Setting min_silence_duration_ms above 800ms can make the system feel sluggish — the player has to wait a noticeable amount of time after finishing a sentence before the transcription appears. Values between 300 and 500 are a good balance.

Short words like "yes" or "no" get dropped¶

Symptom: Very short utterances are ignored. The player says "yes" and nothing happens.
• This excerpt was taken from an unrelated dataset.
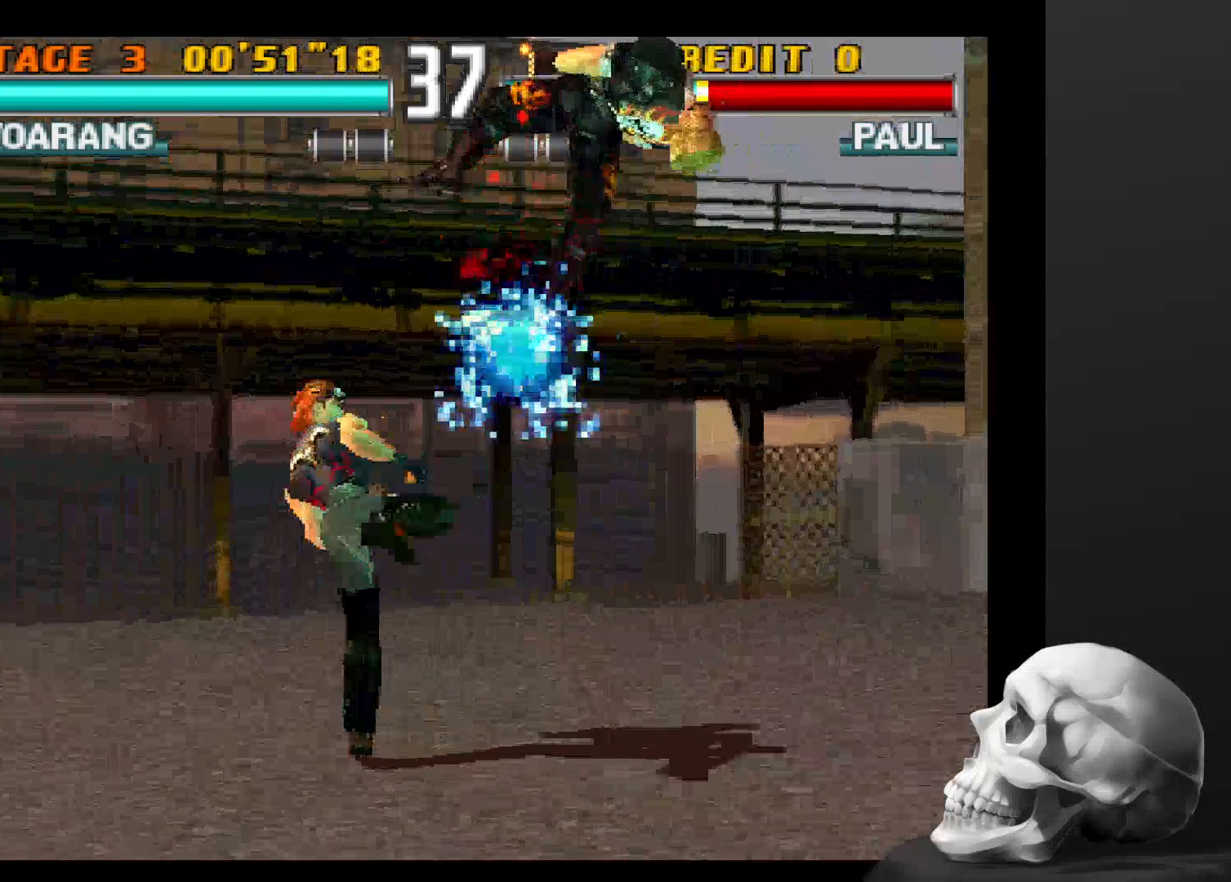
{"dt_ms": 1000, "buttons": [], "left_stick": "center", "right_stick": "center"}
Why: The min_speech_duration_ms is longer than the utterance itself. A quick "yes" might only be 150 -- 200ms of voiced audio, which falls below the default 250ms onset threshold.

Fix:

Lower min_speech_duration_ms from 250 to 100 -- 150. This allows shorter bursts of speech to register.
Optionally lower threshold to 0.4 if the short words are also quiet.

DefaultGame.ini

[/Script/AbolethSTT.WhisperDeveloperSettings]
threshold=0.4
min_speech_duration_ms=100

Trade-off

Lowering both threshold and min_speech_duration_ms makes the system more sensitive to all sounds, not just speech. If you are in a noisy environment, you may need to compensate by increasing InputGainDb instead of lowering the threshold — a louder speech signal is easier for Silero to distinguish from noise.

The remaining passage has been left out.